The goal of this project is twofold. First, the original R code to simulate respondent-driven sampling is quite slow. In the statnet package RDSdevelopment, we have written C code to duplicate and extend the functionality of the R code. The new code is considerably faster than the old R code. Second, we examine the sensitivity of current estimators to a previously unstudied aspect of respondent behavior: how accurately respondents report their number of contacts in the network, also known as their "degree." The two networks we consider are a previously simulated network, fauxmadrona, and the Project 90 network. The latter is constructed from an actual population of heterosexuals at high-risk for HIV living in Colorado Springs, CO, in the late 1980s and early 1990s. We carry out simulations on both networks using statnet in which we simulate imperfect recall of degree. Under conditions of imperfect recall, estimators tend to increase in variance as recall erodes. There is also change in bias, though the direction of change varies from estimator to estimator and is not monotonic with the increase in recall error.

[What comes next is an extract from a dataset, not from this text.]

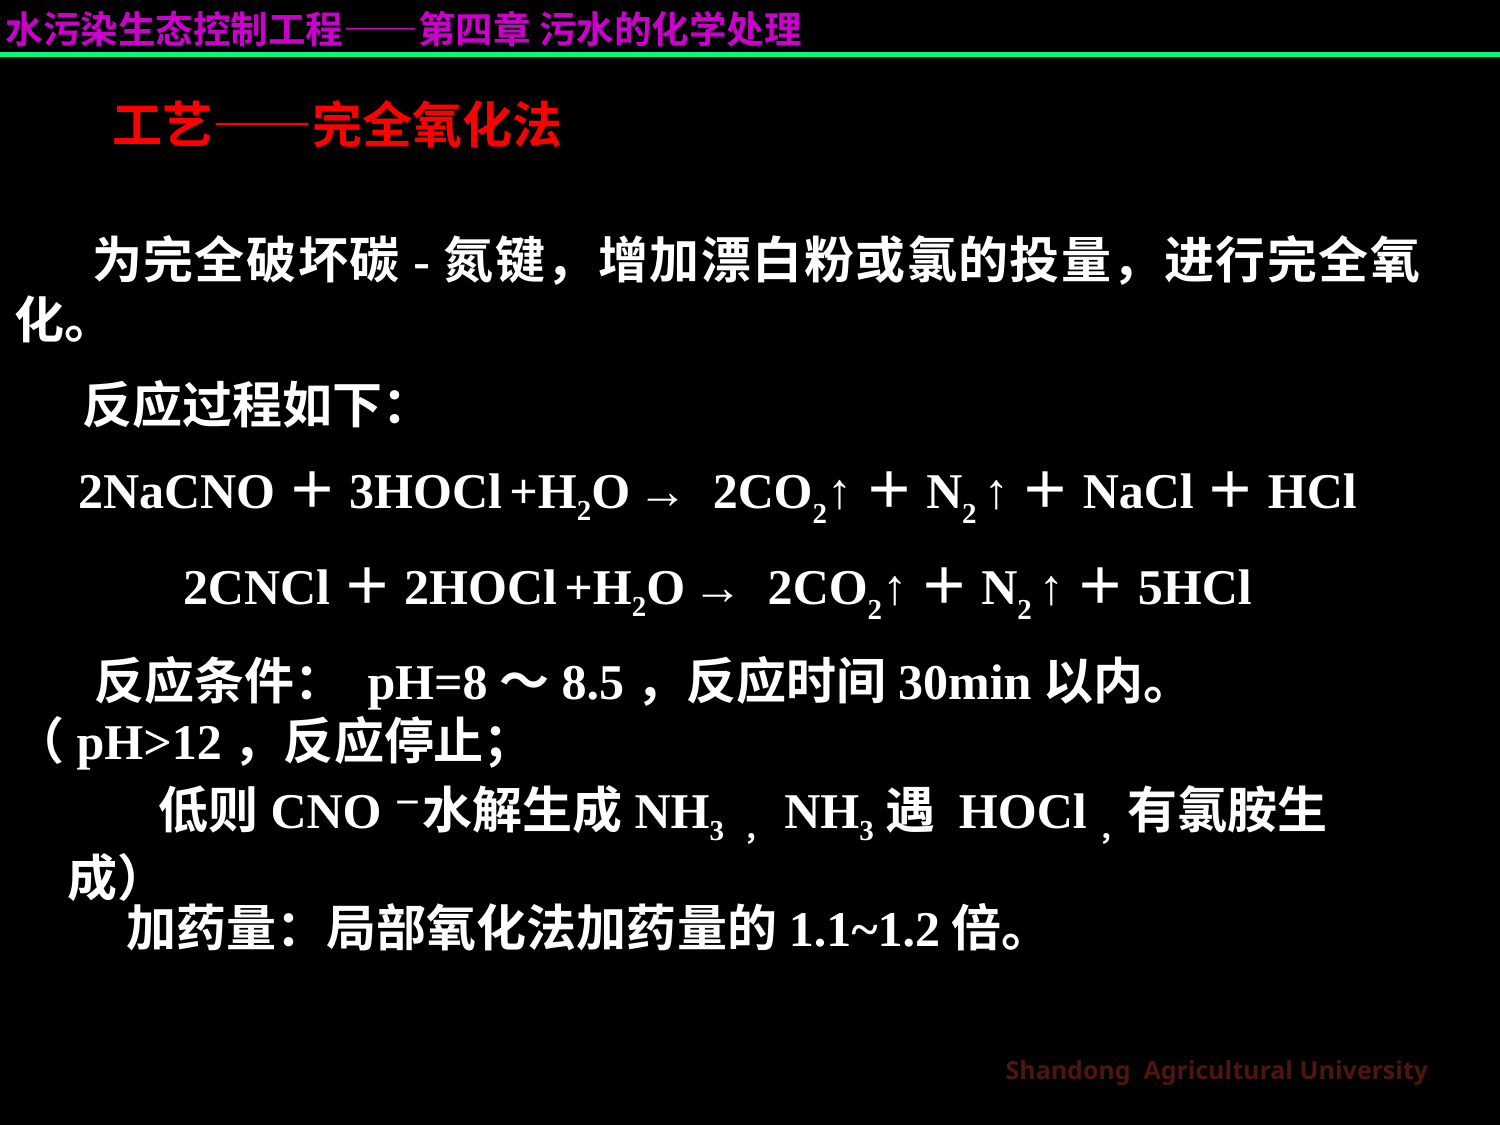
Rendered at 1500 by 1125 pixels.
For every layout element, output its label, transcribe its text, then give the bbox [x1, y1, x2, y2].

Finally, we introduce a variation on the current estimators by replacing reported degree by reported rank of degree in each estimator formula. Rank of degree is calculated by a carrying out a rank transformation on the reported degree distribution of each sample of individuals from the networked population. A rank transformation of a set of numbers maps each member of a set onto its rank with respect to the other members of the set. A number of rank transformations are possible. The rank transformation known as "standard competition" degrades estimator performance on the fauxmadrona and the Project 90 network. The dense rank transformation leaves estimator performance mostly unchanged, at least on the networks treated by the thesis.